Health and transport prices
Health and transport prices also experienced a drop during the 27 month period with health costs standing at 2.2 per cent below the June 2008 level and transport costs marginally higher after an increase in the third quarter of 2010.
These price drops are contrasted by an increase in the prices for food, alcohol, tobacco, communication, education or restaurant meals.
Since the CPI product basket was altered in June 2008, food prices have increased by 9 per cent, with fruit (28.3 per cent), vegetables (16.6 per cent) and meat (11.9 per cent) as the highest price drivers.
Strongly influenced by duties and taxes, alcohol and tobacco prices jumped 8.5 and a massive 61.5 per cent respectively.
, this drove up the prices of restaurant meals and catering services by 15.2 per cent.
Clothing prices returned to 2008 levels from minor increases but the cost of footwear grew by 11.1 per cent during the time period.
As housing and utilities account for approximately 40 per cent of the product basket, significant price declines managed to cushion price growth in other areas, in particular food, alcohol and tobacco.
As a result, supermarkets were able to pass on much of the price increases from the commodities markets.

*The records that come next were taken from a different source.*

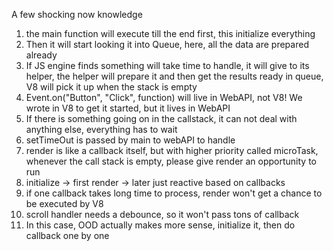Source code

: A few shocking now knowledge

1. the main function will execute till the end first, this initialize everything
2. Then it will start looking it into Queue, here, all the data are prepared already
3. If JS engine finds something will take time to handle, it will give to its helper, the helper will prepare it and then get the results ready in queue, V8 will pick it up when the stack is empty
4. Event.on("Button", "Click", function) will live in WebAPI, not V8! We wrote in V8 to get it started, but it lives in WebAPI
5. If there is something going on in the callstack, it can not deal with anything else, everything has to wait
6. setTimeOut is passed by main to webAPI to handle
7. render is like a callback itself, but with higher priority called microTask, whenever the call stack is empty, please give render an opportunity to run
8. initialize -> first render -> later just reactive based on callbacks
9. if one callback takes long time to process, render won't get a chance to be executed by V8
10. scroll handler needs a debounce, so it won't pass tons of callback 
11. In this case, OOD actually makes more sense, initialize it, then do callback one by one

Now that the crude oil price has briefly jumped above the $100 mark, it is likely that both electricity and gas prices are going to increase again.
In the local housing market, however, the supply and demand situation has shifted significantly with more than 5,000 work permit holders having left the island since December 2008. It is therefore not clear whether rental prices have found a bottom already or if there is room for a further price decline.
Given that there is typically a delay before the new supply and demand situation has been priced in and due to lower rents generally being locked in for some time, rent increases should be some time away.
Wage growth, another important factor for inflation to take hold, is also currently missing, said Mr. Schuler. Given the high unemployment rates, wage growth also remains unlikely for the immediate future.
Dave Dobell, managing partner at Saguenay Capital, said that headline numbers, such as the oil price and other commodity prices, will continue to print high in 2011.
To demonstrate how this will affect the profitability of businesses, Mr. Schuler gave the example of Whirpool’s recently announced 60 per cent decline in operating margins.
“That is enormous,” he said, and the result of increasing input costs. Whirlpool will have to cut costs and become more streamlined, but raising prices will be difficult, he said.
“If they raise their prices, guess what, LG and Samsung are going to eat their lunch. So they are not going to raise their prices.”